### Énoncé de l'exercice
Pouvez-vous recopier mot pour mot toutes les lignes du matériel ci-dessous, du début à la fin, en laissant les images de côté ?

========

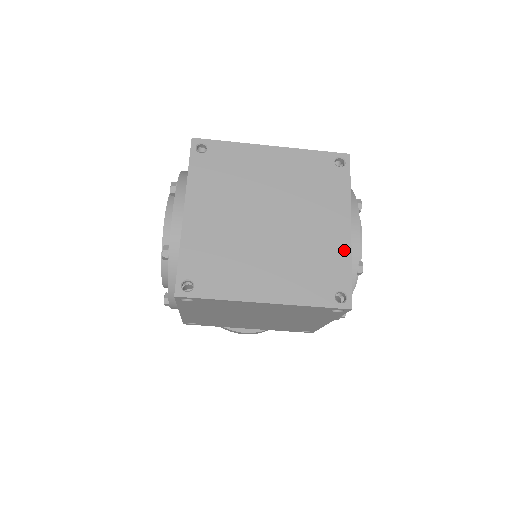
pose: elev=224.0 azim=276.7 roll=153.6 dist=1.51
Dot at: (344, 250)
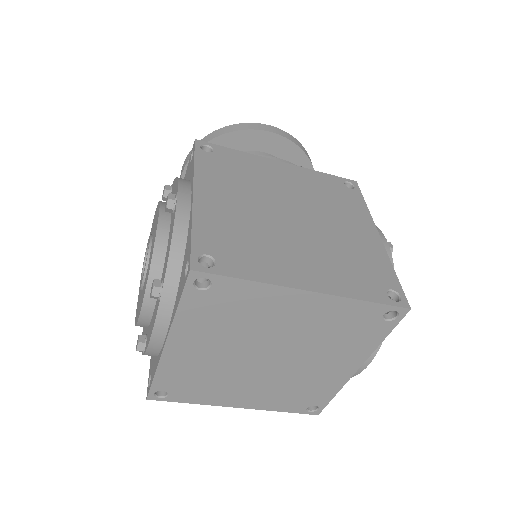
Dot at: (338, 384)
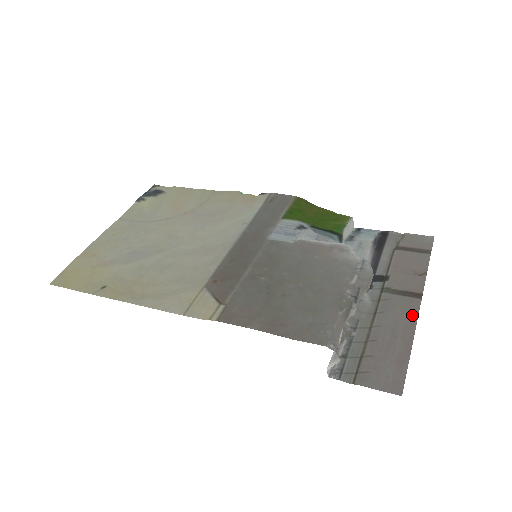
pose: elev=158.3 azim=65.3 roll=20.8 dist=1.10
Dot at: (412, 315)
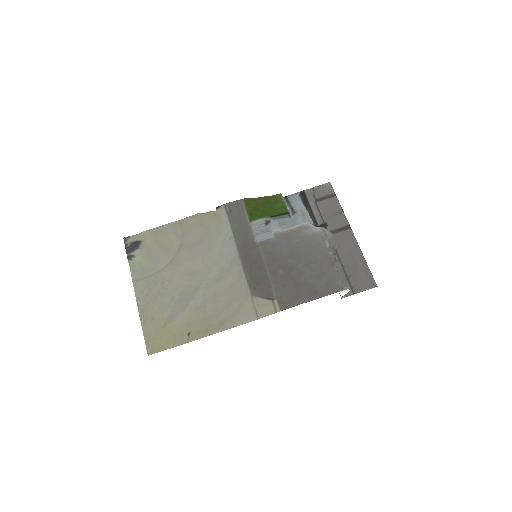
Dot at: (353, 241)
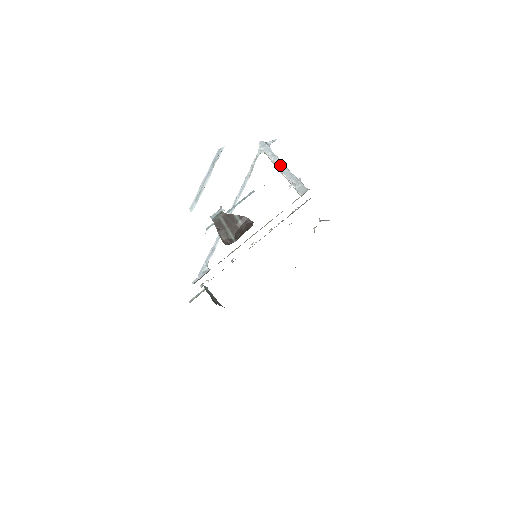
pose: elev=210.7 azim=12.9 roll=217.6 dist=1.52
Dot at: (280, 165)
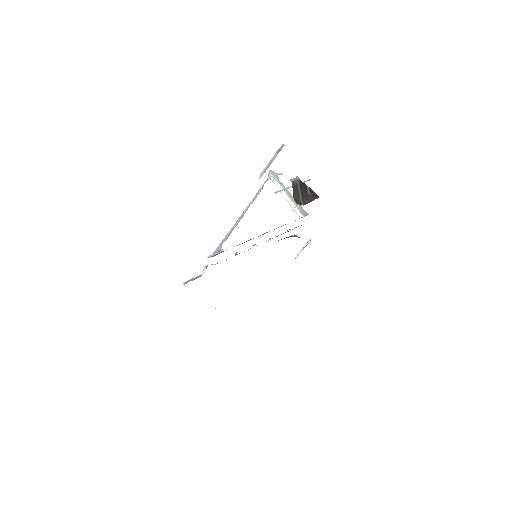
Dot at: (287, 191)
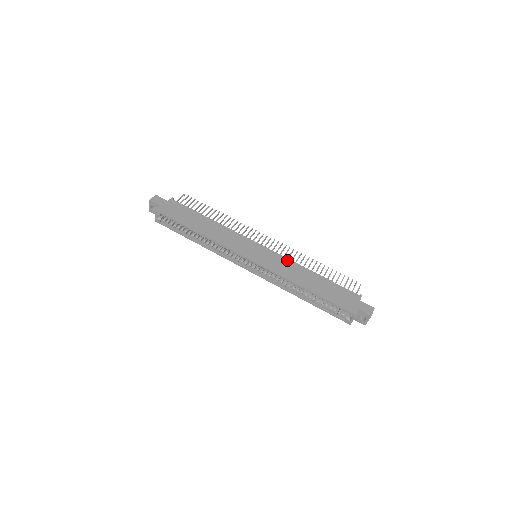
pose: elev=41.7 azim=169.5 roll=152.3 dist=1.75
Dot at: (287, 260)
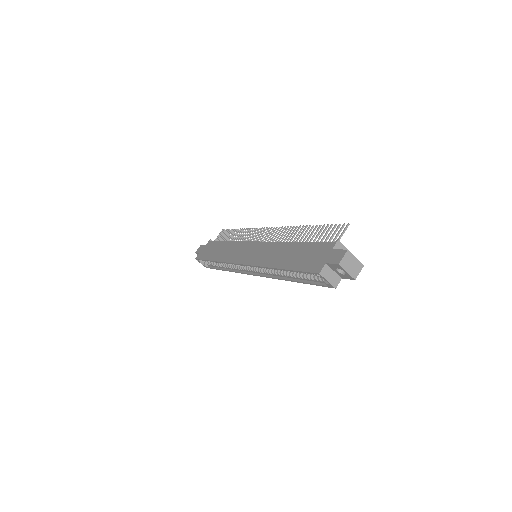
Dot at: (272, 244)
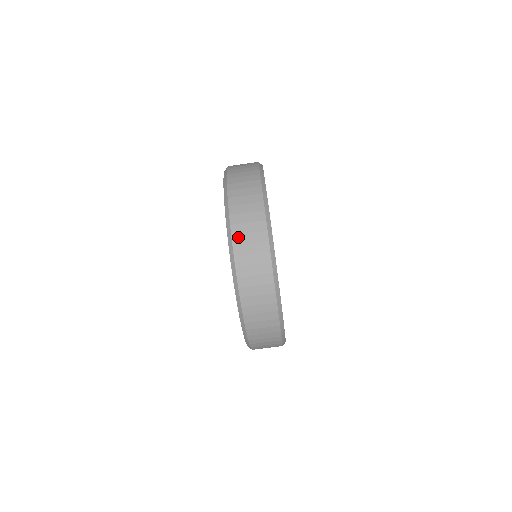
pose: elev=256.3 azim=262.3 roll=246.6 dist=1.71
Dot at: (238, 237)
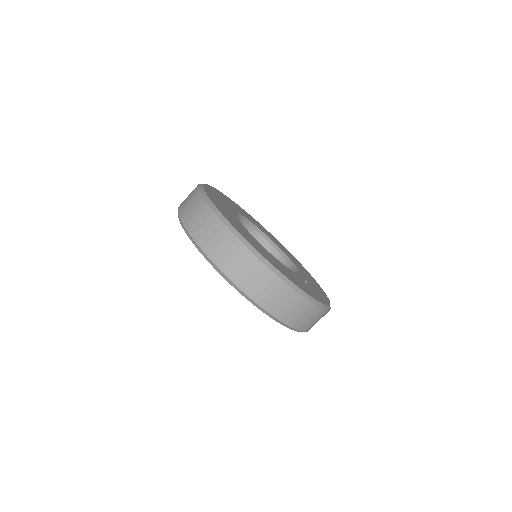
Dot at: (183, 214)
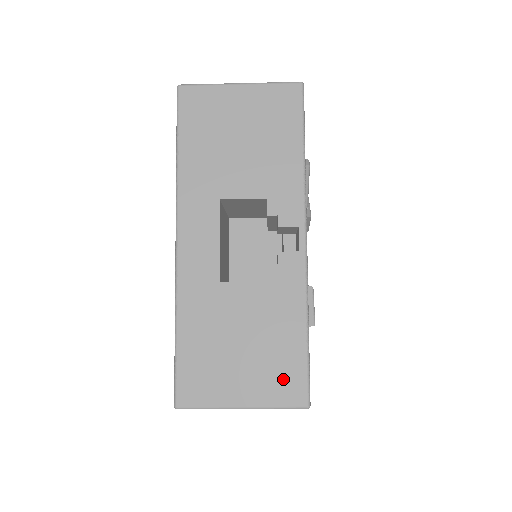
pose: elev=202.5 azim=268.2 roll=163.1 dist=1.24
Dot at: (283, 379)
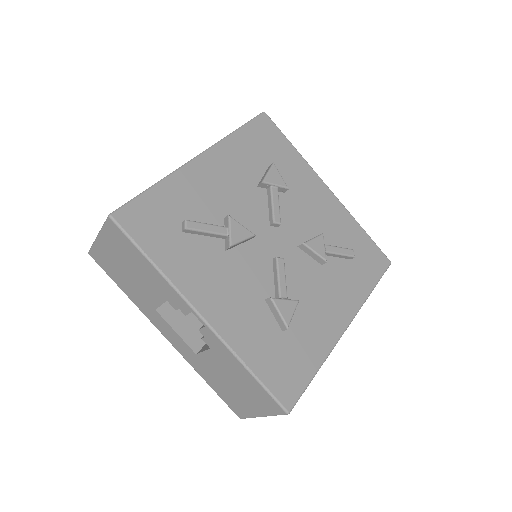
Dot at: (263, 400)
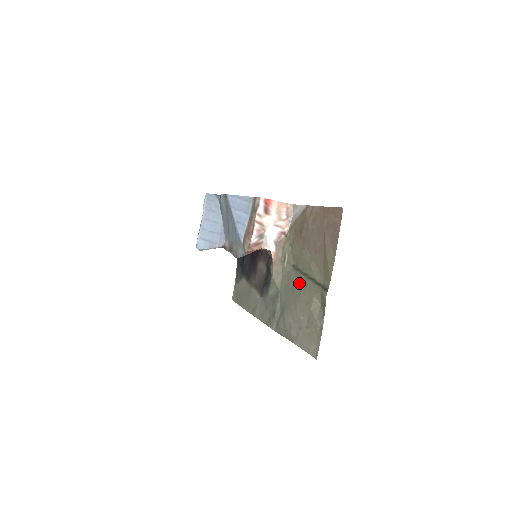
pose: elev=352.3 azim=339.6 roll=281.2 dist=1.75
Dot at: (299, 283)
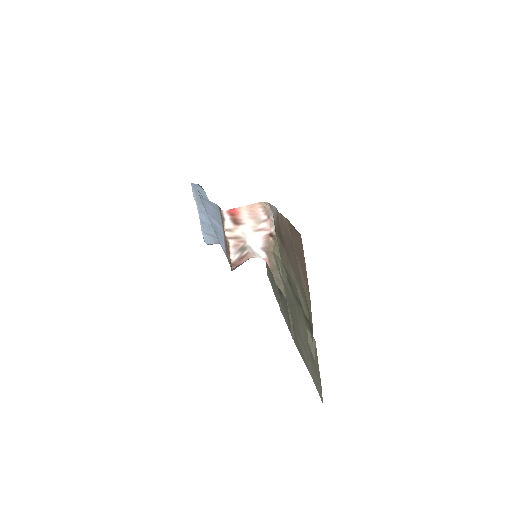
Dot at: (295, 304)
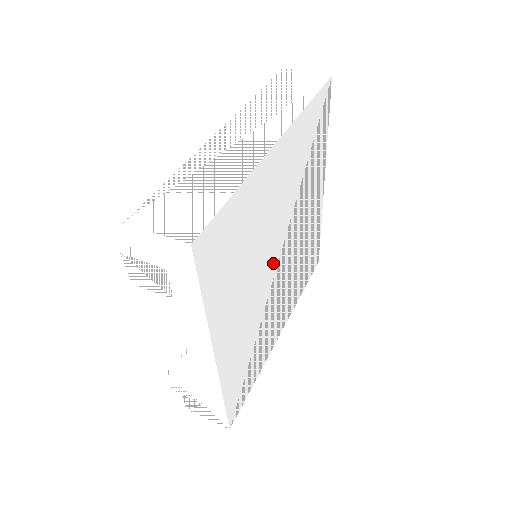
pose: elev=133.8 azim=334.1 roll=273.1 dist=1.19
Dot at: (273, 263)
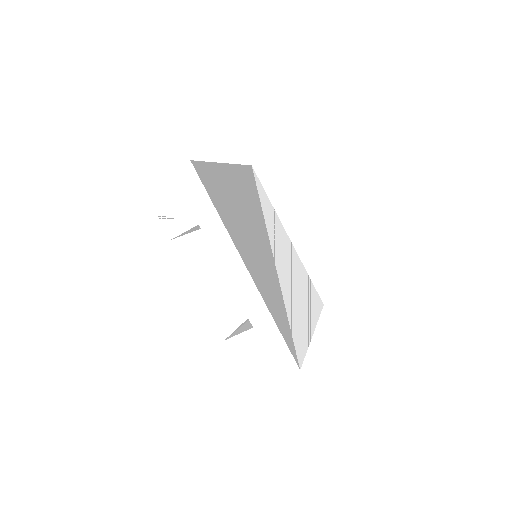
Dot at: (267, 247)
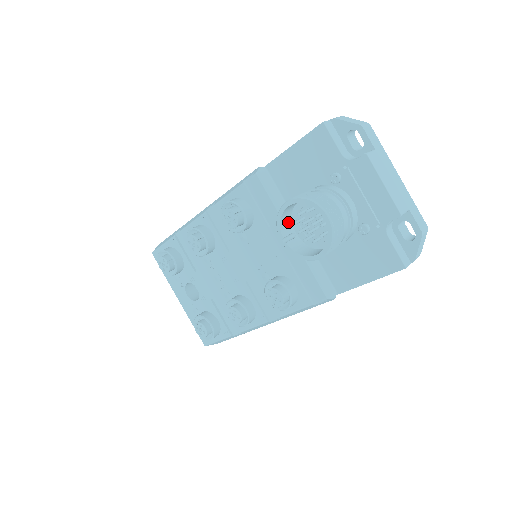
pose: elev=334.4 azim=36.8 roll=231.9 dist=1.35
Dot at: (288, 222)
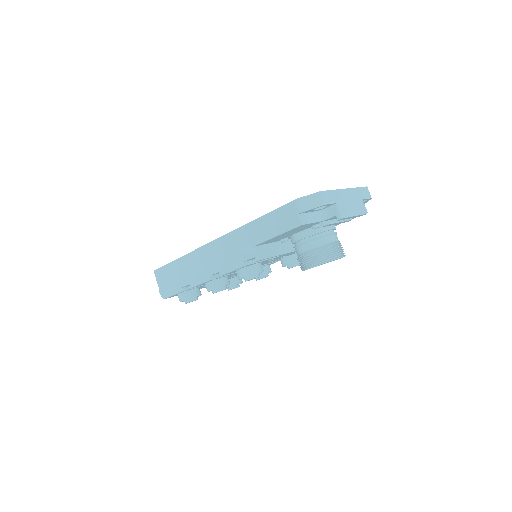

========

### Solution du problème
pose: elev=224.0 azim=276.7 roll=153.6 dist=1.51
Dot at: (344, 250)
Dot at: (338, 384)
pose: elev=158.3 azim=65.3 roll=20.8 dist=1.10
Dot at: (412, 315)
Dot at: (353, 241)
pose: elev=210.7 azim=12.9 roll=217.6 dist=1.52
Dot at: (280, 165)
Dot at: (287, 191)
pose: elev=41.7 azim=169.5 roll=152.3 dist=1.75
Dot at: (287, 260)
Dot at: (272, 244)
pose: elev=256.3 azim=262.3 roll=246.6 dist=1.71
Dot at: (238, 237)
Dot at: (183, 214)
pose: elev=202.5 azim=268.2 roll=163.1 dist=1.24
Dot at: (283, 379)
Dot at: (263, 400)
pose: elev=352.3 azim=339.6 roll=281.2 dist=1.75
Dot at: (299, 283)
Dot at: (295, 304)
pose: elev=133.8 azim=334.1 roll=273.1 dist=1.19
Dot at: (273, 263)
Dot at: (267, 247)
pose: elev=334.4 azim=36.8 roll=231.9 dist=1.35
Dot at: (288, 222)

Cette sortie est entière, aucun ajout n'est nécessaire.